● **Texte fourni**
____

A son Excellence le Ministre des Cultes, Monseigneur Portalis
Monseigneur
Chargés par Votre Excellence de lui présenter nos vues sur un Règlement
à faire pour les synagogues de l'Empire, qui concilie l'intérêt des chefs
religieux avec celui des fidèles, nous avons dû nous entourer des lumières
que pouvaient nous fournir nos frères des départements. En conséquences,
nous leur avons adressé une circulaire pour les engager à nous faire passer
leurs instructions sur cet important sujet : les renseignements que nous
avons reçus nous mettent à même de présenter à Votre Excellence un plan ,
qui, se trouvant conforme au voeu manifesté par la très-grande majorité,
atteindra, nous osons le croire, le but du Gouvernement et le Votre. Qu'il
nous soit seulement permis, Monseigneur, de donner à notre travail le développement
dont nous le croyons susceptible, et d'accompagner chaque article de l'analyse
du principe et des motifs qui nous ont déterminé à l'adopter.
1. De la surveillance du Gouvernement
sur les différents cultes, et de la nécessité d'étendre cette surveillance
au Culte Juif.
Depuis la révolution tous les Français sont soumis à la même loi sans
distinction de territoire. Les privilèges qui distinguaient les anciennes
provinces n'existent plus, et grâce au génie de notre auguste Empereur, nous
possédons un Code Civil qui fixe à tous nos droits et nos devoirs. La loi
constitutionnelle de l'Etat n'admet aucune restriction pour déterminer les
droits politiques.
Tout homme né et résidant en France, qui, âgé de vingt-un ans accomplis,
s'est fait inscrire sur le registre civique de son arrondissement communal
pendant un an sur le territoire de la république, est citoyen Français. (Constitution
de l'an 8, art 2)
Jusque là il n'est parlé ni des Catholiques, ni des Protestants, ni des
Juifs. Les hommes sont considérés par la loi que dans les rapports qui les
unissent soit à la famille, soit à la société dont ils sont membres, et elle
leur accorde les mêmes avantages comme elle leur impose les mêmes devoirs.

____

Données enregistrées

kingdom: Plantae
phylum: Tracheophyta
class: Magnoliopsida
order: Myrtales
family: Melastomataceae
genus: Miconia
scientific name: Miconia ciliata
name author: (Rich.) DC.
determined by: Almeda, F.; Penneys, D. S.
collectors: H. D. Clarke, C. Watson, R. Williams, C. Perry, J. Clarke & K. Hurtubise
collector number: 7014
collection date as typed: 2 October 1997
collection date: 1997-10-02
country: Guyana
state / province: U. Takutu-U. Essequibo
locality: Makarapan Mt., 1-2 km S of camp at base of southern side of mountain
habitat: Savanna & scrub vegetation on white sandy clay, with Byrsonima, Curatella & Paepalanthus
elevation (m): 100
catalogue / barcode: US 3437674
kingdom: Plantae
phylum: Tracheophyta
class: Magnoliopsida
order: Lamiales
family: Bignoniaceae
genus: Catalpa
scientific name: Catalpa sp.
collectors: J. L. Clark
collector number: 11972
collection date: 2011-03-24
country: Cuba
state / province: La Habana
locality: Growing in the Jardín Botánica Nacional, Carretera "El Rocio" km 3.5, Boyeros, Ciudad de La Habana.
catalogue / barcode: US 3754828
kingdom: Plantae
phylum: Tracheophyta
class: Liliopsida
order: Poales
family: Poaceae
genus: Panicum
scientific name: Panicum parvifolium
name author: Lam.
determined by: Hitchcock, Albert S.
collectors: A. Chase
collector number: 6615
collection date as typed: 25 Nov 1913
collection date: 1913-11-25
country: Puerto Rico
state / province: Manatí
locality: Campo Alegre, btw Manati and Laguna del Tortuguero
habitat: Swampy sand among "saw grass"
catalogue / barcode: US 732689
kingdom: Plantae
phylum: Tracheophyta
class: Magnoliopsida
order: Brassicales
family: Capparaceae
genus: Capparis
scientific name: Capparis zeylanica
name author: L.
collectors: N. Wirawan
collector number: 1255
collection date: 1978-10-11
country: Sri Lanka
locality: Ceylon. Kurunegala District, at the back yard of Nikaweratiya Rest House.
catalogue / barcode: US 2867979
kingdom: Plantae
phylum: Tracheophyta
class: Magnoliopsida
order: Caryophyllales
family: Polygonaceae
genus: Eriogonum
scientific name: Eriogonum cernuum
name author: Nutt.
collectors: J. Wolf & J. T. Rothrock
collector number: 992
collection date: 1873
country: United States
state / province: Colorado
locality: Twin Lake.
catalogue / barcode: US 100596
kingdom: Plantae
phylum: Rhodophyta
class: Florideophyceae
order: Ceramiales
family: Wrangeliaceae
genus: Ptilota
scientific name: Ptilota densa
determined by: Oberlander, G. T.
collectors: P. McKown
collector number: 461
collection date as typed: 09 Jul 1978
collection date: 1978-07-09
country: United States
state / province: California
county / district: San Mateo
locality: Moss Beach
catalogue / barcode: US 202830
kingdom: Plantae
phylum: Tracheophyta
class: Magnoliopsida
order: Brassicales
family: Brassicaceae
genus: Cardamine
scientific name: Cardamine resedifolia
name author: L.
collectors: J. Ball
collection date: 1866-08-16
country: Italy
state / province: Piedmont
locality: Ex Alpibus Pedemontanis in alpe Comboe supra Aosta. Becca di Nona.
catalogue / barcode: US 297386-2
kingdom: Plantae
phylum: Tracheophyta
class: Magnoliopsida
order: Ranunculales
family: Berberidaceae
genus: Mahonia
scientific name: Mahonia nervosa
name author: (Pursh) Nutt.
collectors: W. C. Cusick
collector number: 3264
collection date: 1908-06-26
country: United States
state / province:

____

● **Consignes**
**1.** Quels groupes religieux la lettre au ministre des Cultes nomme-t-elle dans la phrase qui commence par « Jusque là il n'est parlé » ? Donnez-les tous.
**2.** Poursuivez la lettre au ministre des Cultes à partir de sa dernière phrase.

● **Réponses attendues**
**1.** Les Catholiques, les Protestants et les Juifs.

**2.**
Mais s'agit-il de considérer ces mêmes hommes sous le rapport religieux,
alors elle admet des distinctions; elle reconnaît des catholiques, des Protestants,
des Réformés, des Juifs, &tc, et comme il est de l'essence d'un gouvernement
sage et équitable de protéger la liberté des consciences, la loi veut que
les diverses religions autorisées dans l'Empire soient respectées, et que
les individus dont la croyance est différente ne puissent sous aucun prétexte
troubler ou inquiéter ceux qui ne professent pas les mêmes dogmes, ou qui
étant censés appartenir à telle ou telle religion ne suivraient par les rites
qui distinguent cette même religion. La conscience de chaque homme est un
asile inviolable, nul ne peut vouloir y pénétrer sans se rendre coupable
du plus grand des crimes et sans exposer la société à quelque violente commotion.
La force ne peut rien sur les âmes : la conscience est notre sens moral
le plus rebelle. Les actes de violence ne peuvent rien opérer en matière
religieuse que comme moyen de destruction.
Ainsi, sous le rapport de la conscience, la liberté est essentiellement
illimité. Il n'en est pas de même à l'égard des cultes; son exercice peut
troubler la tranquillité publique si un règlement sage ne le circonscrivent
dans de justes bornes, si des ministres peuvent se servir de l'influence
que leur état leur donne sur une certaine classe d'individus pour affaiblir
le respect des citoyens pour les lois et pour les magistrats. de là la nécessité
d'une surveillance de la part du gouvernement sur les ministres des différents
cultes. L'Etat a intérêt de connaître la doctrine de ces ministres, de s'assurer
qu'elle ne renferme rien de contraire aux lois constitutionnelles, en un
mot, de savoir quels sont ces ministres pour permettre leurs droits à sa protection.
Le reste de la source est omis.